# Source information:

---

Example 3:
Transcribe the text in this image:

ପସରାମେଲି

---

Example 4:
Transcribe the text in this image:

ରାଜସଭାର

# Exercise description:
Print all the lines exactly as they occur in the listing.

# Solution to the problem:
---

Example 3:
Transcribe the text in this image:

ପସରାମେଲି

---

Example 4:
Transcribe the text in this image:

ରାଜସଭାର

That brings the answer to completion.